Git ships with a tiny utility __git_ps1 that displays your current branch in your bash prompt. For Mercurial is a similiar project on Bitbucket available, however it's slow. In fact; it's so slow, you can't work with your shell anymore.
Jannis pointed me to another project called vcprompt which is written in C and currently supports Git and Mercurial. And it's as nearly fast as the __git_ps1 utility. :-)
Steve Losch May 14, 2009
One thing that vcprompt doesn't show, which the other implementations provide, is the dirty state of the repository.
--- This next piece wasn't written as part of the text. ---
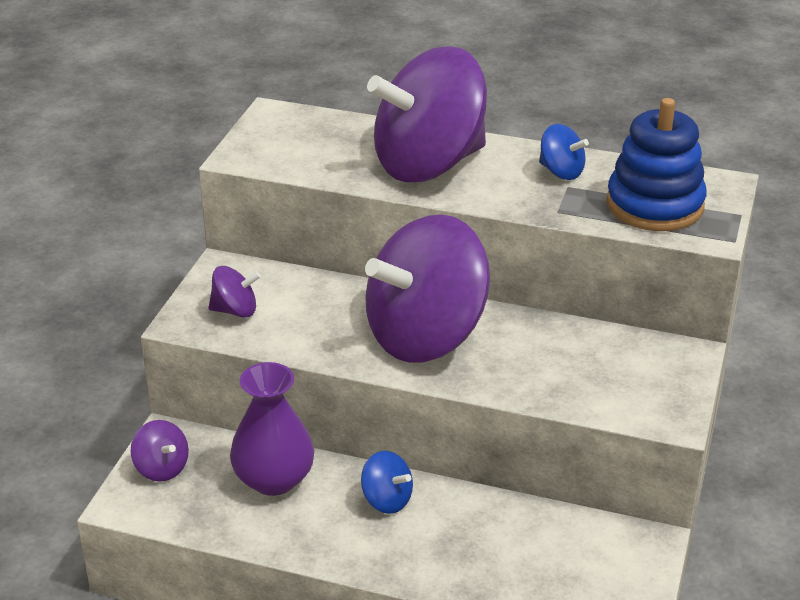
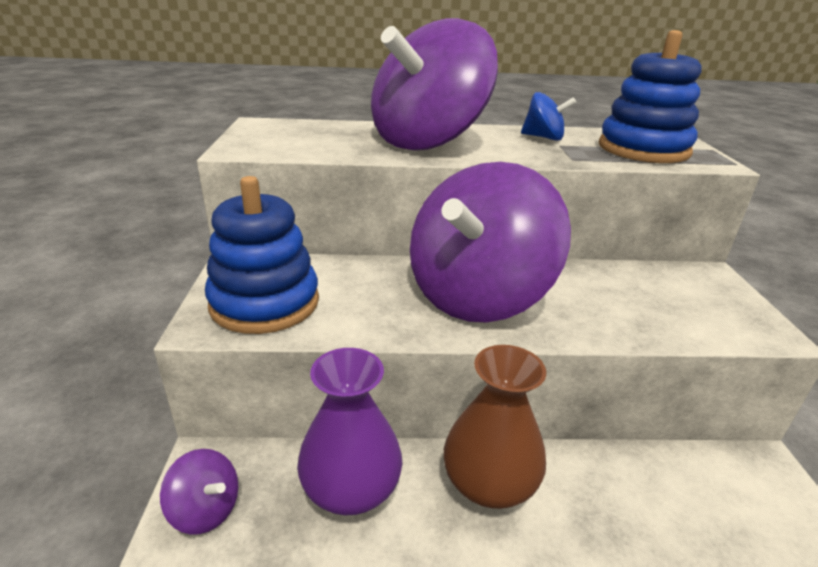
camera: 20 degrees left, 5 degrees down
purple spinning top [209,266,261,318] -> blue stacking toy [205,176,319,334]
blue spinning top [361,451,413,514] -> brown vase [444,345,546,509]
The others will display a '?' for "untracked files present", a '!' for "files have been modified", or nothing for a clean repository, which can be really handy.
I'm surprised that the Mercurial PS1 version you linked to on BitBucket is "so slow, you can't work with your shell anymore." I wrote my own version which is even slower than that one (but allows me to split up the pieces by color, see my own blog for details) and I find it very usable. What kind of machine are you running this on?
Martin Mahner May 14, 2009
I agree, the ?! is really handy. I used hg_ps1 with iTerm on OSX. It's really sluggish, every return-hit takes nearly a second to complete, even if I'm not within a hg repository.
Jannis Leidel May 18, 2009
I agree, seeing modification state is very useful. Fortunately vcprompt is far from ready and the author plans to add this feature. In fact I've started implementing Subversion support and found the plumbing for this feature already in place: http://bitbucket.org/jezdez/vcprompt/src/9879f39e4e65/src...
It's "just" a matter of making the vcs backends check for the state and set the appropriate variables.